Collected data
++++++
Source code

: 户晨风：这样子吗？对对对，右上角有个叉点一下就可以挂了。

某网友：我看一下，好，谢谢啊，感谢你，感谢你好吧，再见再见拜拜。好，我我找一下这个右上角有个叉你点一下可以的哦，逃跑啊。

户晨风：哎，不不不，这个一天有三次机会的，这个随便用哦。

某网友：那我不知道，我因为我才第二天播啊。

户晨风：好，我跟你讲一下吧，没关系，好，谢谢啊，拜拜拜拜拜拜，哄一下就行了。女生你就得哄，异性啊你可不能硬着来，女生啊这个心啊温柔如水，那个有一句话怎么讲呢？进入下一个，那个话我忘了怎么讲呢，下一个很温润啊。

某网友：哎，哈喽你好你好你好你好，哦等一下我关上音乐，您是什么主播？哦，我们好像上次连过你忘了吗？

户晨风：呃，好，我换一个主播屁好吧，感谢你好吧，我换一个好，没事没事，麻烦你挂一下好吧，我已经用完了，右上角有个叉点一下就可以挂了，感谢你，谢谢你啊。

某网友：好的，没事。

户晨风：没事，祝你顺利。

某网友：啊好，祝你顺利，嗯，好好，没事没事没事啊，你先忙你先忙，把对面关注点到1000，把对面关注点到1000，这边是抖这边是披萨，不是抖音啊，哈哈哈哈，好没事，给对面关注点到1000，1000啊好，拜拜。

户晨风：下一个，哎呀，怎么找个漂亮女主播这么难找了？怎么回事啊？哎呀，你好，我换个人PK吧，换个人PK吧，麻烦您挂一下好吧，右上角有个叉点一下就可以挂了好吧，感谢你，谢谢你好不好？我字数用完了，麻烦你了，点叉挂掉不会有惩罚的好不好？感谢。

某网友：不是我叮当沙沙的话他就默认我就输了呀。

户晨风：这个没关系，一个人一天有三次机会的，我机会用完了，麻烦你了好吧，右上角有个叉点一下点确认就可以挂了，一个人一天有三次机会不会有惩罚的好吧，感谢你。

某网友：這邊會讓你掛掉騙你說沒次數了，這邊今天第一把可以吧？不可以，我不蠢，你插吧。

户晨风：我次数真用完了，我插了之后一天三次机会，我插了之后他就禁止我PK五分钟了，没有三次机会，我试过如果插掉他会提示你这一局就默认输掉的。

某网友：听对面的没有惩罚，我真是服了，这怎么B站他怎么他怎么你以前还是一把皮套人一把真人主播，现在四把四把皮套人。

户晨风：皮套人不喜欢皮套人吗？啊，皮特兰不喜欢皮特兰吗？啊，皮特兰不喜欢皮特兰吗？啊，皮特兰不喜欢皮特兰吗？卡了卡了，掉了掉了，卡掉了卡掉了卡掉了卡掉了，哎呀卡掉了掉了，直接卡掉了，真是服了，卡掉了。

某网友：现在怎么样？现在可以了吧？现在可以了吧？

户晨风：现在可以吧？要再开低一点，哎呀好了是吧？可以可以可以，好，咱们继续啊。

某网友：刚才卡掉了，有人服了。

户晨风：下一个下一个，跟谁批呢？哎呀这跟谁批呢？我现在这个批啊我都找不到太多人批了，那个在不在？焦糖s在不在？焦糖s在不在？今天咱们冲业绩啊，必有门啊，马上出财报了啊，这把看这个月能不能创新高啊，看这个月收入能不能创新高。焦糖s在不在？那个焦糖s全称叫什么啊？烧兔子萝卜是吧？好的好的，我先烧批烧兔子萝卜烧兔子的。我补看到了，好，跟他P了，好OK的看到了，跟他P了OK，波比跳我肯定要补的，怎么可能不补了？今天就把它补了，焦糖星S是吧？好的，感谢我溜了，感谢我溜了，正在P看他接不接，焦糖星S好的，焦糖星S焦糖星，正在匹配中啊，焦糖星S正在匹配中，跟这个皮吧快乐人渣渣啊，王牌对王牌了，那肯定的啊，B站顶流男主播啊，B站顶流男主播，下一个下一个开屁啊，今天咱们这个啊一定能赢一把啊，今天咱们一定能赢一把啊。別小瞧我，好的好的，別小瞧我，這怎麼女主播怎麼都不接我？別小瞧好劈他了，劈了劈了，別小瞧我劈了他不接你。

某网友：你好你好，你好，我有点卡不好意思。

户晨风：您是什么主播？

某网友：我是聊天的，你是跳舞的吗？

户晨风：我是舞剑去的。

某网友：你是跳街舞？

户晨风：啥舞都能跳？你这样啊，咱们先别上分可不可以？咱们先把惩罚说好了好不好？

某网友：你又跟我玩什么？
++++++
* **WHAT YOU SHOULD DO**:
Output the complete data verbatim.

* **TASK RESULT**:
Source code

: 户晨风：这样子吗？对对对，右上角有个叉点一下就可以挂了。

某网友：我看一下，好，谢谢啊，感谢你，感谢你好吧，再见再见拜拜。好，我我找一下这个右上角有个叉你点一下可以的哦，逃跑啊。

户晨风：哎，不不不，这个一天有三次机会的，这个随便用哦。

某网友：那我不知道，我因为我才第二天播啊。

户晨风：好，我跟你讲一下吧，没关系，好，谢谢啊，拜拜拜拜拜拜，哄一下就行了。女生你就得哄，异性啊你可不能硬着来，女生啊这个心啊温柔如水，那个有一句话怎么讲呢？进入下一个，那个话我忘了怎么讲呢，下一个很温润啊。

某网友：哎，哈喽你好你好你好你好，哦等一下我关上音乐，您是什么主播？哦，我们好像上次连过你忘了吗？

户晨风：呃，好，我换一个主播屁好吧，感谢你好吧，我换一个好，没事没事，麻烦你挂一下好吧，我已经用完了，右上角有个叉点一下就可以挂了，感谢你，谢谢你啊。

某网友：好的，没事。

户晨风：没事，祝你顺利。

某网友：啊好，祝你顺利，嗯，好好，没事没事没事啊，你先忙你先忙，把对面关注点到1000，把对面关注点到1000，这边是抖这边是披萨，不是抖音啊，哈哈哈哈，好没事，给对面关注点到1000，1000啊好，拜拜。

户晨风：下一个，哎呀，怎么找个漂亮女主播这么难找了？怎么回事啊？哎呀，你好，我换个人PK吧，换个人PK吧，麻烦您挂一下好吧，右上角有个叉点一下就可以挂了好吧，感谢你，谢谢你好不好？我字数用完了，麻烦你了，点叉挂掉不会有惩罚的好不好？感谢。

某网友：不是我叮当沙沙的话他就默认我就输了呀。

户晨风：这个没关系，一个人一天有三次机会的，我机会用完了，麻烦你了好吧，右上角有个叉点一下点确认就可以挂了，一个人一天有三次机会不会有惩罚的好吧，感谢你。

某网友：這邊會讓你掛掉騙你說沒次數了，這邊今天第一把可以吧？不可以，我不蠢，你插吧。

户晨风：我次数真用完了，我插了之后一天三次机会，我插了之后他就禁止我PK五分钟了，没有三次机会，我试过如果插掉他会提示你这一局就默认输掉的。

某网友：听对面的没有惩罚，我真是服了，这怎么B站他怎么他怎么你以前还是一把皮套人一把真人主播，现在四把四把皮套人。

户晨风：皮套人不喜欢皮套人吗？啊，皮特兰不喜欢皮特兰吗？啊，皮特兰不喜欢皮特兰吗？啊，皮特兰不喜欢皮特兰吗？卡了卡了，掉了掉了，卡掉了卡掉了卡掉了卡掉了，哎呀卡掉了掉了，直接卡掉了，真是服了，卡掉了。

某网友：现在怎么样？现在可以了吧？现在可以了吧？

户晨风：现在可以吧？要再开低一点，哎呀好了是吧？可以可以可以，好，咱们继续啊。

某网友：刚才卡掉了，有人服了。

户晨风：下一个下一个，跟谁批呢？哎呀这跟谁批呢？我现在这个批啊我都找不到太多人批了，那个在不在？焦糖s在不在？焦糖s在不在？今天咱们冲业绩啊，必有门啊，马上出财报了啊，这把看这个月能不能创新高啊，看这个月收入能不能创新高。焦糖s在不在？那个焦糖s全称叫什么啊？烧兔子萝卜是吧？好的好的，我先烧批烧兔子萝卜烧兔子的。我补看到了，好，跟他P了，好OK的看到了，跟他P了OK，波比跳我肯定要补的，怎么可能不补了？今天就把它补了，焦糖星S是吧？好的，感谢我溜了，感谢我溜了，正在P看他接不接，焦糖星S好的，焦糖星S焦糖星，正在匹配中啊，焦糖星S正在匹配中，跟这个皮吧快乐人渣渣啊，王牌对王牌了，那肯定的啊，B站顶流男主播啊，B站顶流男主播，下一个下一个开屁啊，今天咱们这个啊一定能赢一把啊，今天咱们一定能赢一把啊。別小瞧我，好的好的，別小瞧我，這怎麼女主播怎麼都不接我？別小瞧好劈他了，劈了劈了，別小瞧我劈了他不接你。

某网友：你好你好，你好，我有点卡不好意思。

户晨风：您是什么主播？

某网友：我是聊天的，你是跳舞的吗？

户晨风：我是舞剑去的。

某网友：你是跳街舞？

户晨风：啥舞都能跳？你这样啊，咱们先别上分可不可以？咱们先把惩罚说好了好不好？

某网友：你又跟我玩什么？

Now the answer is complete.